Table 9-1 lists developmental milestones from birth through adolescence.

Table 9-1 Key Developmental Issues

Age Milestone
Newborn Symmetry of movement and muscle tone. Flexed posture. Primitive reflexes (Moro, suck, grasp, root, etc.). Vigorous cry. Focuses on human face. Responds to voice.
Birth–6 months Social smile by 2 months. Gradual disappearance of primitive reflexes and appearance of voluntary, symmetrical motor skills. Reaches for, holds, and then transfers object by 5–6 months. Rolling, sitting, and crawling between 4 and 6 months. Increase in social responsiveness. Vocalization with laughing, babbling and progressively complex sound production.
6–12 months Progression of motor skills from sitting, to standing with support, to standing unsupported, to “cruising.” Independent walking may not appear until later. Pincer grasp used to pick up objects by 9–10 months.

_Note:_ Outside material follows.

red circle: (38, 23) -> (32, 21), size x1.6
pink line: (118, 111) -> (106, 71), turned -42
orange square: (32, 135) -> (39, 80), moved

Responds to name, uses single words, plays interactive games, hunts for a hidden object, feeds self with fingers. Stranger anxiety develops.

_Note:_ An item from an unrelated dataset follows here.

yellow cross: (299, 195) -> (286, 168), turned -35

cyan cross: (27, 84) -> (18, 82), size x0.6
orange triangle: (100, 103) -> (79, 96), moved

1–2 years Walks well by 15 months and walks backward by 18 months. Language progresses from 2–4 words at age 1 year to more complex language with words and short phrases at age 2—but only ∼50% understood by a stranger. Follows directions by ∼18 months. Imitates words and behaviors. Drinks from a cup at 1 year and uses a spoon by 18 months. Stranger anxiety peaks.
2–4 years Climbs stairs by 2 years, hops on both feet at age 3 years, hops on one foot at 4 years. Language increasingly complex: ∼75% understandable at 3 years, essentially 100% at age 4. Knows name, age, sex. Sings.

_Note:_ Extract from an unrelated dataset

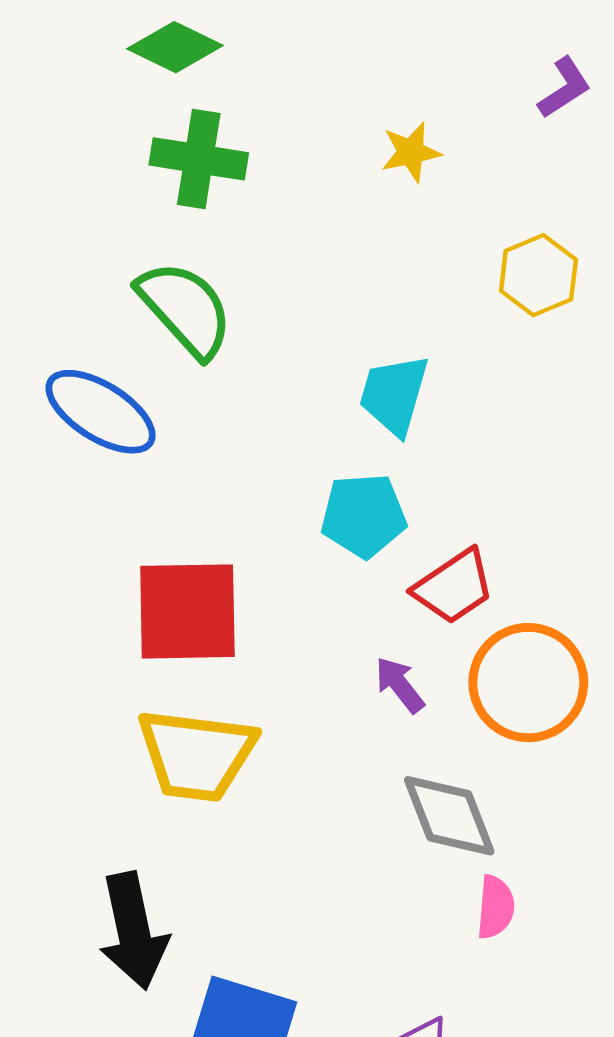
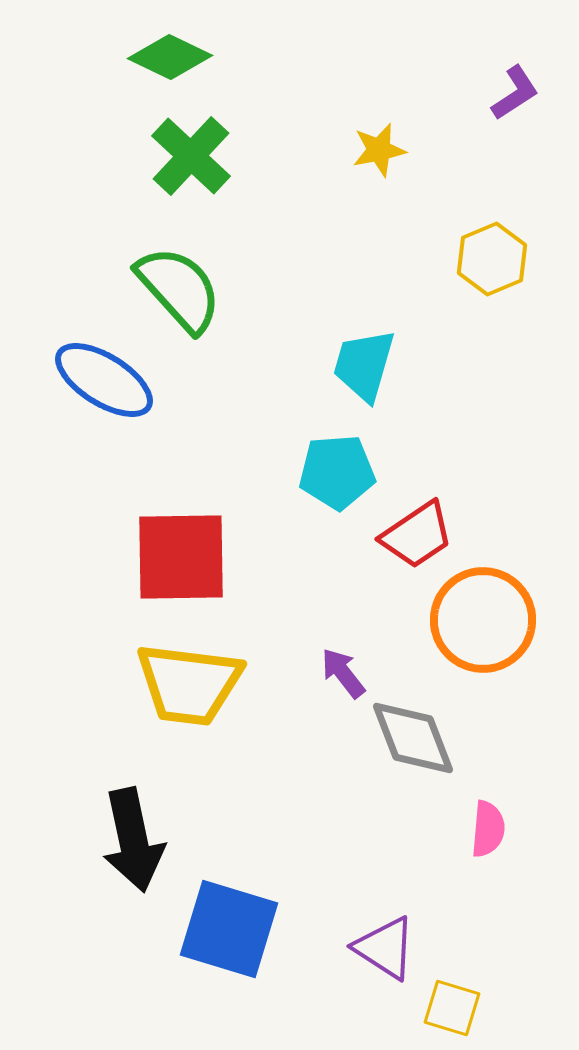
green cross: (199, 159) -> (191, 156), turned 34
purple arrow: (400, 685) -> (343, 673), moved
pink semicircle: (496, 907) -> (488, 829), moved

School age Learns address, phone number, letters, and numbers. Follows rules by 5 years. Progress in classroom activities provides good screen of development. Increasing independence in activities of daily living (dressing, eating, play, etc.).
Adolescence Social, emotional, and personal interactions increasingly complex. Rapid changes in physical appearance and personality. School provides important clues. Increasing attention to peers and influences outside of the family. Sexuality. Habits including use of alcohol, tobacco, and illicit drugs may develop.

How Can I Avoid Making Mistakes?

You can avoid errors by actively assessing every patient based on a solid knowledge base and sound clinical skills. Challenge yourself always to define “normal.” By doing so, you will develop the habit of looking for the characteristics that make development age appropriate. Review the child’s developmental milestones. Listen to parental descriptions and concerns. Take the time to observe. Describe your findings to parents. Do not make assumptions. Physicians often assume that the healthy, “beautiful” child could not possibly have cognitive problems (“He doesn’t look retarded”). Another dangerous assumption is that a delay in one area of development has no consequences (“She will grow out of it”). One common error is to focus only on the obvious, such as gross motor skills, while ignoring more subtle deficits in areas such as fine motor skills or language. Deficits in vision, hearing, and cognition can have a negative impact on the development of language, interactional, and problem-solving skills. Infants and young children will manifest sensory and cognitive problems by the ways that they respond to their environment. For example, a decline in vocalization between 3 and 6 months may indicate congenital neurosensory deafness, whereas delay in language later in the first or second year may suggest acquired conductive hearing loss. The combination of delays in language and social skills in a child whose development is otherwise on track may be the clue to autistic spectrum disorder. Remember that the social environment of the home has a huge influence on development, especially in language and personal and interactional skills. Knowledge of development gained from observation will prevent you from overlooking developmental problems, but it will also prevent you from labeling as “abnormal” developmental patterns and behaviors that are age appropriate.